* [Что нужно сделать]:
(a) Во всех записях о гербарных листах замените «collectors» на «collected by» и приведите эти записи целиком, ничего больше не меняя.
(b) Продолжите воспоминания о разладе с женой, начав сразу после их последнего предложения.

Долгое время мне казалось, что мы будем жить с женой долго и умрем в один день. Мне кажется, я помню все доброе, что было у нас. Жена сделала максимум для того, чтобы я встал на ноги, когда у меня случился инфаркт (в 1965 году. — Ф.Е), и многое другое… Но десять лет назад наши отношения испортились. В конфликтах наших, доходящих часто до предела, она сама нередко говорила: "Нам надо разойтись". Наверное, это надо было сделать лет десять назад. В этом моя вина перед ней.

* [Записи данных]:
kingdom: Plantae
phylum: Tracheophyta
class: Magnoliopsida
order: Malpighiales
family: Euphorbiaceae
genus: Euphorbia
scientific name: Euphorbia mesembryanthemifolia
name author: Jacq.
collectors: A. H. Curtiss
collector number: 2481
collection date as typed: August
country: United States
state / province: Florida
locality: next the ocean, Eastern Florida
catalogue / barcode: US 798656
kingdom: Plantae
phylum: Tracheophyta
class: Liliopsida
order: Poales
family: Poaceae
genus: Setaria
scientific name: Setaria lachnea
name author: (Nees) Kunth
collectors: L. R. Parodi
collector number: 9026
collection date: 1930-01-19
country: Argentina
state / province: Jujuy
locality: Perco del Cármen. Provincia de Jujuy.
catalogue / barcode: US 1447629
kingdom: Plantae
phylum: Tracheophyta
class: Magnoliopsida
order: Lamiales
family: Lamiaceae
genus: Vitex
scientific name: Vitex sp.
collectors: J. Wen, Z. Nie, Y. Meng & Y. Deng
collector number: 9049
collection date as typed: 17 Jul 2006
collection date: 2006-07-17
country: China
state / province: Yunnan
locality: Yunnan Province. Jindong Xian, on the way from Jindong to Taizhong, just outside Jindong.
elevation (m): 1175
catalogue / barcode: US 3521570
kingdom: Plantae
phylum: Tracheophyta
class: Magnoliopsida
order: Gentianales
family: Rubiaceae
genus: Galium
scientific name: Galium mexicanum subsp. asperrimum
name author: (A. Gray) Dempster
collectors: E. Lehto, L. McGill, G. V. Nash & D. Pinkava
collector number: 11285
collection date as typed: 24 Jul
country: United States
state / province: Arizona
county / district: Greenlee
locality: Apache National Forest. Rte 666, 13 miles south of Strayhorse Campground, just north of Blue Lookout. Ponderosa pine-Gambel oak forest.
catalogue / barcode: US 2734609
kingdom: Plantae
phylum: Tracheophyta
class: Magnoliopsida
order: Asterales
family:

* [Ответы по заданиям]:
(a)
kingdom: Plantae
phylum: Tracheophyta
class: Magnoliopsida
order: Malpighiales
family: Euphorbiaceae
genus: Euphorbia
scientific name: Euphorbia mesembryanthemifolia
name author: Jacq.
collected by: A. H. Curtiss
collector number: 2481
collection date as typed: August
country: United States
state / province: Florida
locality: next the ocean, Eastern Florida
catalogue / barcode: US 798656
kingdom: Plantae
phylum: Tracheophyta
class: Liliopsida
order: Poales
family: Poaceae
genus: Setaria
scientific name: Setaria lachnea
name author: (Nees) Kunth
collected by: L. R. Parodi
collector number: 9026
collection date: 1930-01-19
country: Argentina
state / province: Jujuy
locality: Perco del Cármen. Provincia de Jujuy.
catalogue / barcode: US 1447629
kingdom: Plantae
phylum: Tracheophyta
class: Magnoliopsida
order: Lamiales
family: Lamiaceae
genus: Vitex
scientific name: Vitex sp.
collected by: J. Wen, Z. Nie, Y. Meng & Y. Deng
collector number: 9049
collection date as typed: 17 Jul 2006
collection date: 2006-07-17
country: China
state / province: Yunnan
locality: Yunnan Province. Jindong Xian, on the way from Jindong to Taizhong, just outside Jindong.
elevation (m): 1175
catalogue / barcode: US 3521570
kingdom: Plantae
phylum: Tracheophyta
class: Magnoliopsida
order: Gentianales
family: Rubiaceae
genus: Galium
scientific name: Galium mexicanum subsp. asperrimum
name author: (A. Gray) Dempster
collected by: E. Lehto, L. McGill, G. V. Nash & D. Pinkava
collector number: 11285
collection date as typed: 24 Jul
country: United States
state / province: Arizona
county / district: Greenlee
locality: Apache National Forest. Rte 666, 13 miles south of Strayhorse Campground, just north of Blue Lookout. Ponderosa pine-Gambel oak forest.
catalogue / barcode: US 2734609
kingdom: Plantae
phylum: Tracheophyta
class: Magnoliopsida
order: Asterales
family:

(b)
Дело в том, что в какой-то момент мне показалось, что близкие не уважают то, что я делаю. Не уважают. Фамильярничают. Я взял в Америку своего трудно живущего племянника, чтобы он прожил там месяц и из интроверта, может быть, стал бы другим человеком. Я это сделал, потому что считал нужным это сделать. А близкие мои были уверены, что это показуха. Я помогаю своему двоюродному брату Они опять говорят — "показуха". Моим близким кажется, что вокруг меня одни холуи и подхалимы. И только одни они, то есть близкие, — носители истины обо мне, правдивого и трезвого взгляда. Но единственное, чего я не прощаю людям, — хамства в адрес моих занятий…

Я всегда воспитывал детей личным примером. Тем, как я жил. Что для меня было главным. Но мне однажды было сказано: "Ты же умрешь в одиночестве. И вообще, квартира…" Я не говорю, хорошо это или плохо. Это, может, и есть ответ на вопрос, какое место я занимал в жизни моих близких…»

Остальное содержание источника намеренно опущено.